Mahila and her rights

- Dikshya Koirala
 

22nd May, was the third day of data collection. I got up early in the morning because we were supposed to walk for 4 hours to reach a village called ‘Prangshey’ to collect data. I was extremely excited to visit a new place. After the endless walk from our room, we finally began to see some scattered houses on the top of the hill. I entered a home to ask the questionnaire and was greeted by a woman in her 30s who seems to be pregnant with a child. I introduced myself to her then we began with the questions. As the conversation progressed, I slowly got to know that she already had four children and the pregnancy was also not intended. She only wanted two children but she was too afraid to discuss anything with her husband. She delivered all her children at home because she was too shy to go to a health institution. She shared that she wanted to abort the child this time but was afraid of allegations from villagers. She was afraid that villagers might gossip about her. She shared that she thought abortion is illegal in Nepal and she had no idea about the recent laws regarding abortion in Nepal. She had no idea that she did not need to feel shame to exercise her rights. 

                                                 After I returned home, I thought a lot about her and about many women who were once her.
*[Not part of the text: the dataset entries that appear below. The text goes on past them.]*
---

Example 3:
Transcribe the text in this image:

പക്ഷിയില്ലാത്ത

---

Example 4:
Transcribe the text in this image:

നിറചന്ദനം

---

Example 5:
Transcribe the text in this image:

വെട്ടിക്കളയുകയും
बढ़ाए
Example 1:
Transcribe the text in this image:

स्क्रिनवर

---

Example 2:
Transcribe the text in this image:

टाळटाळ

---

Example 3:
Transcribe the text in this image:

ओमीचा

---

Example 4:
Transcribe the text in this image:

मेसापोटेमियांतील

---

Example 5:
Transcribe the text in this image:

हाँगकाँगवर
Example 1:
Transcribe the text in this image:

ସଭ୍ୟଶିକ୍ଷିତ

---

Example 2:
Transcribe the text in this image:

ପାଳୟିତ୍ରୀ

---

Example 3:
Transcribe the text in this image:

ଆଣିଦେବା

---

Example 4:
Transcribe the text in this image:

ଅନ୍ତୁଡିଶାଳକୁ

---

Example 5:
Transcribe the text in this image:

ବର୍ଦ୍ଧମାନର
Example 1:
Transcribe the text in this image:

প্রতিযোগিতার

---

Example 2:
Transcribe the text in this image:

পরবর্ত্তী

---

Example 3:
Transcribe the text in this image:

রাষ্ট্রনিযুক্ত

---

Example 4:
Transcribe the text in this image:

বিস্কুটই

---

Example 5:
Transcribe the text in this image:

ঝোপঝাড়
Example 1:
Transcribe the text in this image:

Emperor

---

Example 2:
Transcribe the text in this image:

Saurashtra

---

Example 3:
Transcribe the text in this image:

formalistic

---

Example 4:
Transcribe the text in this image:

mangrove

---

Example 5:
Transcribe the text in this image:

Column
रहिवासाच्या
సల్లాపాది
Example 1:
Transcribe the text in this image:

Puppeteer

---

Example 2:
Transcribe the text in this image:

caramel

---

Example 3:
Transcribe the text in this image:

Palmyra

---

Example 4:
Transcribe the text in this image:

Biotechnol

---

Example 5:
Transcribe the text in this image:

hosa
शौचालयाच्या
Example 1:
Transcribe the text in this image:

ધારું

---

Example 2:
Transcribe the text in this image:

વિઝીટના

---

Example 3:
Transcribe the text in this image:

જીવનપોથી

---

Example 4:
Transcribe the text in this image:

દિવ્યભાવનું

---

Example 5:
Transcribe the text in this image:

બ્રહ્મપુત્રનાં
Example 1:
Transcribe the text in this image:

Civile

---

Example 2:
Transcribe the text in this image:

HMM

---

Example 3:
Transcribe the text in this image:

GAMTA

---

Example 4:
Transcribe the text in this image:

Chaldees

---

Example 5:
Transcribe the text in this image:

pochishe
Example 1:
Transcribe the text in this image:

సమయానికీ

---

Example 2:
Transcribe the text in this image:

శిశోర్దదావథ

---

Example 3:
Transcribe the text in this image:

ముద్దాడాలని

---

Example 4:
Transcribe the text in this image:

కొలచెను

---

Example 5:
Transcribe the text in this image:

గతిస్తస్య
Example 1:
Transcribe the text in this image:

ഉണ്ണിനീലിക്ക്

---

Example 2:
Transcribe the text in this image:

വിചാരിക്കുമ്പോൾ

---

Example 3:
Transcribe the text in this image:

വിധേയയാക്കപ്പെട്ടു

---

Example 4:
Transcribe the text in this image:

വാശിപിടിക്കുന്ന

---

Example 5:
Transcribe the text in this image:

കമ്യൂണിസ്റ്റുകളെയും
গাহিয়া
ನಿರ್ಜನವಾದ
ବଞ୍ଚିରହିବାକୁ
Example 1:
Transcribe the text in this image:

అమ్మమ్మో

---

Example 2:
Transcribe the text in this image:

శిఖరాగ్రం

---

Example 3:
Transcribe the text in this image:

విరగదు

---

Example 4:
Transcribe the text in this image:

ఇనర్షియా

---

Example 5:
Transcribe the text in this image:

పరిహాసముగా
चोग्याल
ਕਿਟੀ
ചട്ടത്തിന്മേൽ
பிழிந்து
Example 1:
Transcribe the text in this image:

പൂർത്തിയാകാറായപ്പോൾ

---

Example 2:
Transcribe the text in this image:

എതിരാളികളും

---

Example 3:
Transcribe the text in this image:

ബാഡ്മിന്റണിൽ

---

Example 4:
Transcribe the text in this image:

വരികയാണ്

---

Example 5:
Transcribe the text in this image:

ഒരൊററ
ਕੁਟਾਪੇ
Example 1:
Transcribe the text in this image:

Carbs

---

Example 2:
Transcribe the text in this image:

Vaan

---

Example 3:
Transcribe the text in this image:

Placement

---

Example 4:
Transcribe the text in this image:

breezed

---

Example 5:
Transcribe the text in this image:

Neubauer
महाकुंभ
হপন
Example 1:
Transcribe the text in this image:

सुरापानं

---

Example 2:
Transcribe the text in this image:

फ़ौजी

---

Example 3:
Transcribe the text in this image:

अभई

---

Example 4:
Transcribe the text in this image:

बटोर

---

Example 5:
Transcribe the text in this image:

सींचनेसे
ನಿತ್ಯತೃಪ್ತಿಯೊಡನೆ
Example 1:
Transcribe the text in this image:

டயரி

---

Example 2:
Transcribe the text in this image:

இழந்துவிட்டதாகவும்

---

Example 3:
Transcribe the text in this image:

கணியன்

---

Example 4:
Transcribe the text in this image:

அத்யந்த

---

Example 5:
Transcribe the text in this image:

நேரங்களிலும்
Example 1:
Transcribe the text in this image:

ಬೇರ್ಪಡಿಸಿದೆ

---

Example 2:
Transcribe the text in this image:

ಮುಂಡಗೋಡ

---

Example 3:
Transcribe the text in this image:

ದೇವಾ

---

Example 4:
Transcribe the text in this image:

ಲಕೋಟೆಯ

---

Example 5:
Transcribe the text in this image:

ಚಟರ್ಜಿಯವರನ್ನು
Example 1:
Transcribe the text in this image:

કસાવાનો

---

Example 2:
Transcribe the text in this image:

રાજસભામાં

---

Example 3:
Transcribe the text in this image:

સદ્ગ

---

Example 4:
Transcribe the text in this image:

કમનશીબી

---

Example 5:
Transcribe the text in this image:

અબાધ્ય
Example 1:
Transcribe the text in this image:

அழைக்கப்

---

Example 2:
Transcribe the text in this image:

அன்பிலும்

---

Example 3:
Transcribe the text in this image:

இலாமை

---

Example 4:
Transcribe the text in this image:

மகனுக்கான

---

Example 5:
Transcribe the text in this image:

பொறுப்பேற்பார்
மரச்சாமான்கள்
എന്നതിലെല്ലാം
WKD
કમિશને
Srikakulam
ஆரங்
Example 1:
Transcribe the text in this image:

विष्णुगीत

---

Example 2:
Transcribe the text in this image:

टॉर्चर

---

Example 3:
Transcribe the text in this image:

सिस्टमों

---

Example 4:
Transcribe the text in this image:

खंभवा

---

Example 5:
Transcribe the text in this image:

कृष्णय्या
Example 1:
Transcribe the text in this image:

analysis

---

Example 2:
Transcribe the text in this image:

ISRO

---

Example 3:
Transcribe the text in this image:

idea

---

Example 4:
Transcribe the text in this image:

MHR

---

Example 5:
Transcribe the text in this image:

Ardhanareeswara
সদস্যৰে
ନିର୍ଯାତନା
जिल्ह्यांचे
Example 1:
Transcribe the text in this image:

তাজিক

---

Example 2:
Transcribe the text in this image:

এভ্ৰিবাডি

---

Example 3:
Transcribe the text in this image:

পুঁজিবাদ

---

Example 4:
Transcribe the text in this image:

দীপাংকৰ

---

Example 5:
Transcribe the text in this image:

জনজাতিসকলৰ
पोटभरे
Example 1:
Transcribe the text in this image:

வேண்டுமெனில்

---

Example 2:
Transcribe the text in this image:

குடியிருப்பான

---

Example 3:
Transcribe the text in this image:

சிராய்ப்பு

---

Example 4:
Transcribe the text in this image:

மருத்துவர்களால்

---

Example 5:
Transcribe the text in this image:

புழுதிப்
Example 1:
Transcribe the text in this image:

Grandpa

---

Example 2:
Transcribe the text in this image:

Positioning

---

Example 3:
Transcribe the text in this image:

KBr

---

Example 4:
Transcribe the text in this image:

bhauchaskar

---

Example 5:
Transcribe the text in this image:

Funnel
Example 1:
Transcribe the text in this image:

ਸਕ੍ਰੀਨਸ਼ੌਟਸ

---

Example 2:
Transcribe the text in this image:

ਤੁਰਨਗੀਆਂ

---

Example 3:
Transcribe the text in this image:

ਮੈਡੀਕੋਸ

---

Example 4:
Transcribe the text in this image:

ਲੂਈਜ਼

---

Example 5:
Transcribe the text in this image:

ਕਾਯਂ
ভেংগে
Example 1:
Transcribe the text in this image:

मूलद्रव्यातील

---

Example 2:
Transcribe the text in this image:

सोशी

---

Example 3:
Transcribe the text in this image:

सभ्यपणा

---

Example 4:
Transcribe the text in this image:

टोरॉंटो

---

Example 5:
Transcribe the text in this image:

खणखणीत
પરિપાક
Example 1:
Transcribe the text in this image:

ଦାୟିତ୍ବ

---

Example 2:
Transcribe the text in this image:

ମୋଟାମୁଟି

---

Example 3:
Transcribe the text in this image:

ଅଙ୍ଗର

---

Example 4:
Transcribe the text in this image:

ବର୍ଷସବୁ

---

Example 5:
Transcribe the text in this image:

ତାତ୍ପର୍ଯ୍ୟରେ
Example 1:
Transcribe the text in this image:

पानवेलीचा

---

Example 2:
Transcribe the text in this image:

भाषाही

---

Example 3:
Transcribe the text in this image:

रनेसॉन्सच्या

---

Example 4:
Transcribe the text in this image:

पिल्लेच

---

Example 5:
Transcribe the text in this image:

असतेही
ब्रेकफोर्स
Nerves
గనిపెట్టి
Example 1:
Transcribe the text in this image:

I began to think about a single woman who was neglected by society after her husband’s death and was considered ‘boksi’. I thought about all those women who wanted to abort their child but couldn’t because of fear and shame. The reality check hit me so hard that day. We talk a lot about women’s rights but still, there are thousands of women who can’t exercise their rights.  

 I began to question what could be the reasons and the common case I found in all the situations was ‘low status of women’. Women have no rights in decision-making in the family whether it be in family planning or home economics. I was extremely saddened by the situation and started to dig into the information online. I found that there are numerous agencies and organizations working for women. I found out the situation was a lot worse than it is now. With that, my heart was lightened and I was hopeful for the better days. I was hopeful for the days when all women could exercise all their rights. I slept envisioning the days when all the women could enjoy their SRHR freely and openly.